## WHAT YOU ARE ASKED TO DO
How many of the lines below contain the string "Viet", with case counting? Give only the number.

--- RECORDS SUPPLIED Enclosed Below ---

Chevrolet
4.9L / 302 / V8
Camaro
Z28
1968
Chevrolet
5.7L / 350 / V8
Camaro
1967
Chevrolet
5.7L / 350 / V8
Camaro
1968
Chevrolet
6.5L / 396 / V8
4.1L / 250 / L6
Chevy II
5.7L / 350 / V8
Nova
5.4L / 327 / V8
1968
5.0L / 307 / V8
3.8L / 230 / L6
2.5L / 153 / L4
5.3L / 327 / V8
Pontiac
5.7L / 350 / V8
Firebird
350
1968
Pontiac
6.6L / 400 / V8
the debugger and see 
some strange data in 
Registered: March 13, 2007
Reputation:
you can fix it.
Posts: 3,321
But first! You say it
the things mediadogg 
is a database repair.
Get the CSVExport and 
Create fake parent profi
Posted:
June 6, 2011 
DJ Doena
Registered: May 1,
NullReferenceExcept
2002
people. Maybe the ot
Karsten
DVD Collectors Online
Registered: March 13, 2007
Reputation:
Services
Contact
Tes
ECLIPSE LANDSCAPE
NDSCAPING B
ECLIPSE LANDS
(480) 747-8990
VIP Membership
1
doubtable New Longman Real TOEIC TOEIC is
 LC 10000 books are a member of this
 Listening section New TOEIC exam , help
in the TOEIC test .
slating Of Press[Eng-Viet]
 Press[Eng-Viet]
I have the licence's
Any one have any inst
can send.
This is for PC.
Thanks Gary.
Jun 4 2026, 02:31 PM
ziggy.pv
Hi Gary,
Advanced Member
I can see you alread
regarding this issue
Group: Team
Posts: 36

--- End of Enclosed RECORDS SUPPLIED ---
--- RECORDS SUPPLIED Enclosed Below ---

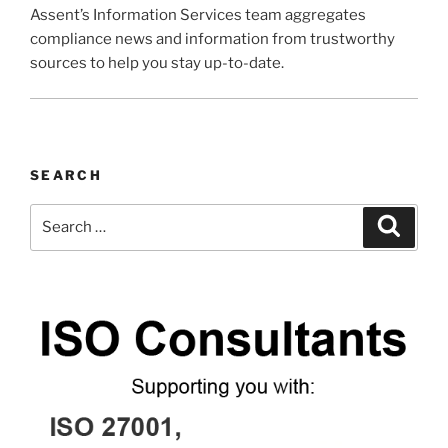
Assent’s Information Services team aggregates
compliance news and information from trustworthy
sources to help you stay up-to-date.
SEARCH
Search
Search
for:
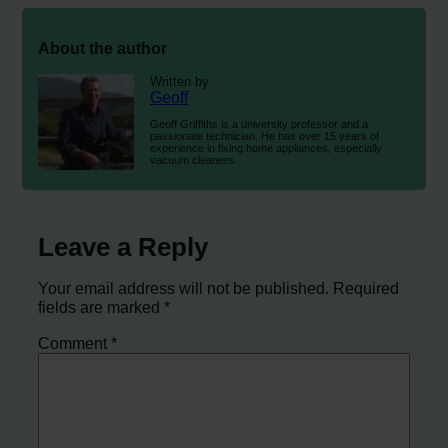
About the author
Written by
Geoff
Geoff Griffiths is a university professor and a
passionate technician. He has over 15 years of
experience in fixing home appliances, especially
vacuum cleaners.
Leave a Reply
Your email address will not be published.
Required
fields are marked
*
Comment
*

--- End of Enclosed RECORDS SUPPLIED ---

## OUTPUT OF THE EXERCISE
2